Deci-AI / super-gradients

Easily train or fine-tune SOTA computer vision models with one open source training library. The home of Yolo-NAS.
https://www.supergradients.com
Apache License 2.0
4.59k stars 510 forks source link

TensorRT performance is slower than that reported on Deci-AI website #1346

Closed Gaozhongpai closed 1 year ago

Gaozhongpai commented 1 year ago

💡 Your Question

I followed the colab: https://colab.research.google.com/drive/1yHrHkUR1X2u2FjjvNMfUbSXTkUul6o1P?usp=sharing for Quantization-Aware Finetuning YoloNAS on a Custom Dataset. After that, I converted the qat onnx model to tensorrt as trtexec --fp16 --int8 --avgRuns=100 --onnx=yolonas-hand-quan_16x3x640x640_qat.onnx.

The result is slower than that reported here:

image

Versions

No response

BloodAxe commented 1 year ago

It looks like you passed --fp16 and --int8 flags at the same time to TRT. So which mode was it benchmarking? Can you please clarify what variant of YoloNAS did you export?

BloodAxe commented 1 year ago

Ok, seems like you indeed can pass fp16 and int8 flags simultaneously. Let us check internally what is happening. I will get back once we have more info on this.

Gaozhongpai commented 1 year ago

Thank you for the speedy response.
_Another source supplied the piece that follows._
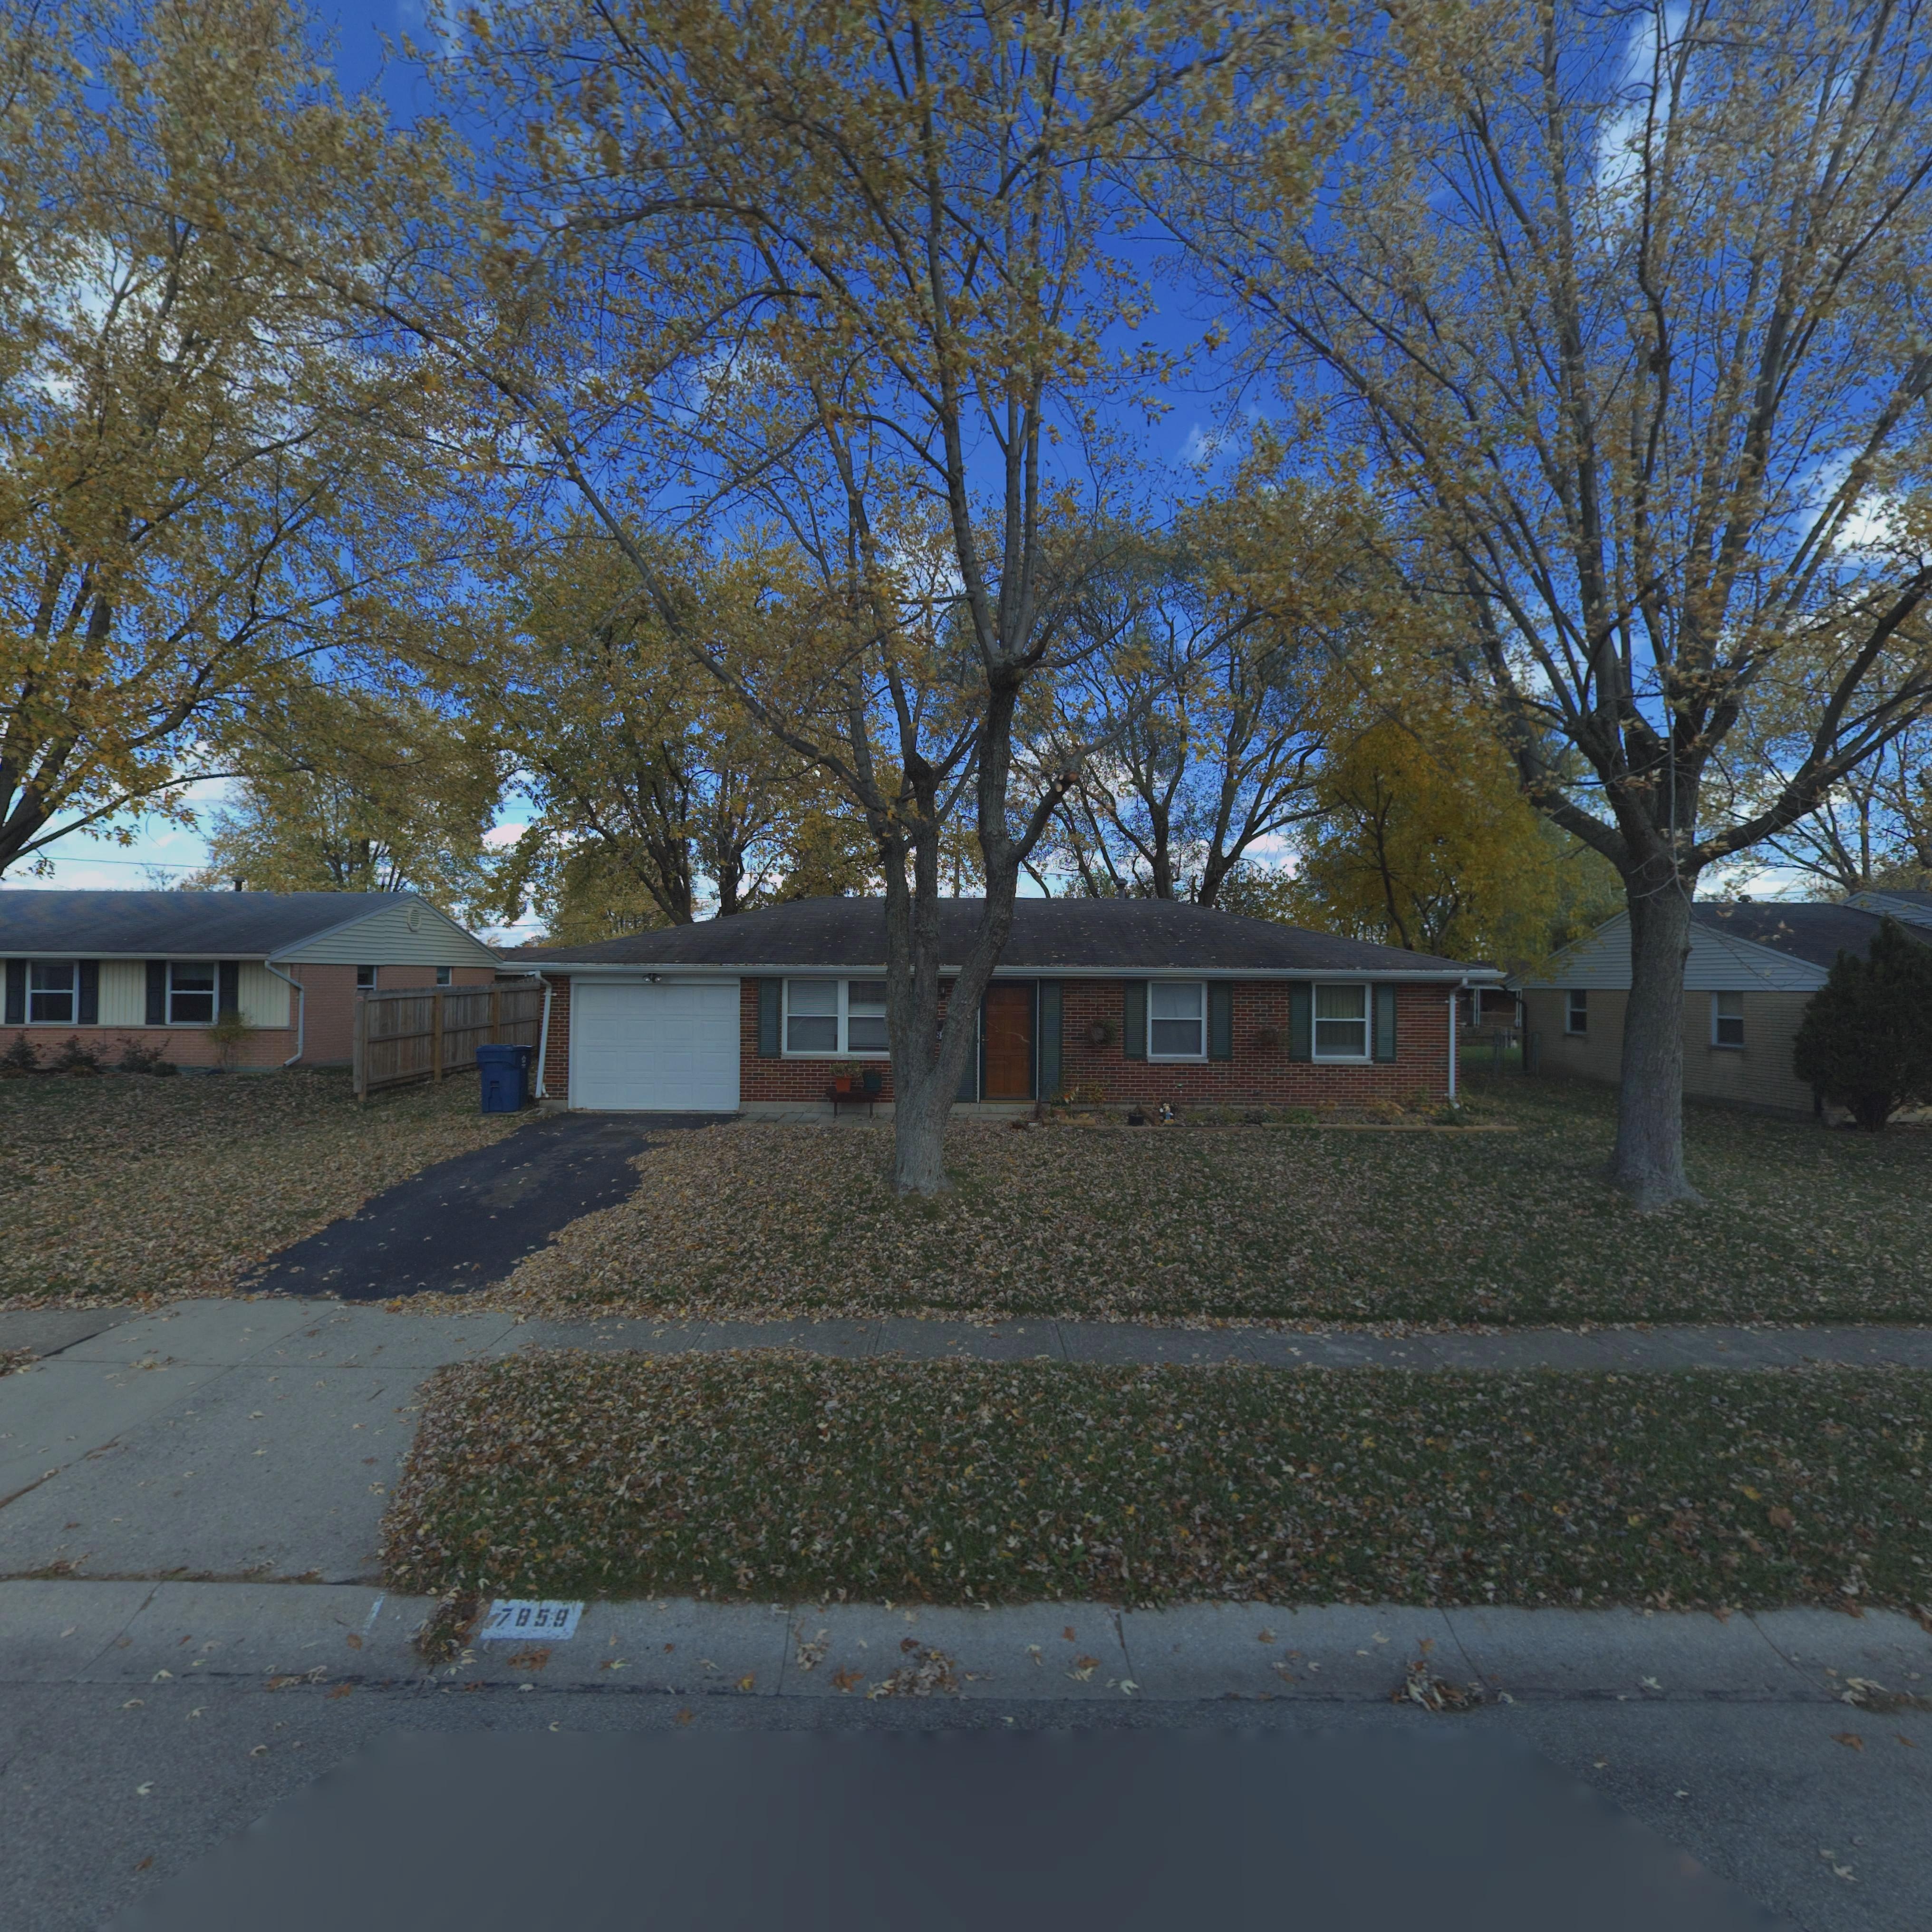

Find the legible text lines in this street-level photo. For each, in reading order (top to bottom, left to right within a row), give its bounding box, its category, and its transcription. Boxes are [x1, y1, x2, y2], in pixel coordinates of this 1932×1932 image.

[494, 1606, 570, 1628] StreetNumber: 7859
I am using yolo_nas_l. I followed the instruction here: https://docs.deci.ai/super-gradients/documentation/source/BenchmarkingYoloNAS.html#step-1-export-yolonas-to-onnx, which passed --fp16 and --int8 flags at the same time.

Gaozhongpai commented 1 year ago

In comparison with Yolov7-qat, using the same conversion as trtexec --fp16 --int8 --avgRuns=100 --onnx=yolov7_qat_640.onnx:

image

BloodAxe commented 1 year ago

So based on the command trtexec --fp16 --int8 --avgRuns=100 --onnx=yolonas-hand-quan_16x3x640x640_qat.onnx it looks like you exported and benchmarked model with batch size 16. So throughput of 11.6 qps is for 16 elements, therefore effective FPS is 11.6 * 16 = 185 fps.

Attaching the docs just in case: https://docs.deci.ai/super-gradients/documentation/source/BenchmarkingYoloNAS.html

BloodAxe commented 1 year ago

Related issues:

Gaozhongpai commented 1 year ago

So based on the command trtexec --fp16 --int8 --avgRuns=100 --onnx=yolonas-hand-quan_16x3x640x640_qat.onnx it looks like you exported and benchmarked model with batch size 16. So throughput of 11.6 qps is for 16 elements, therefore effective FPS is 11.6 * 16 = 185 fps.

Attaching the docs just in case: https://docs.deci.ai/super-gradients/documentation/source/BenchmarkingYoloNAS.html

Thank you very much.

On this website: https://docs.deci.ai/super-gradients/documentation/source/BenchmarkingYoloNAS.html#step-1-export-yolonas-to-onnx, it uses batch_size = 32. How can the result have 242.751 qps?

BloodAxe commented 1 year ago

Not ready to comment on this at the moment, will clarify with the guys from team who did the benchmarks and get back to you once have more information.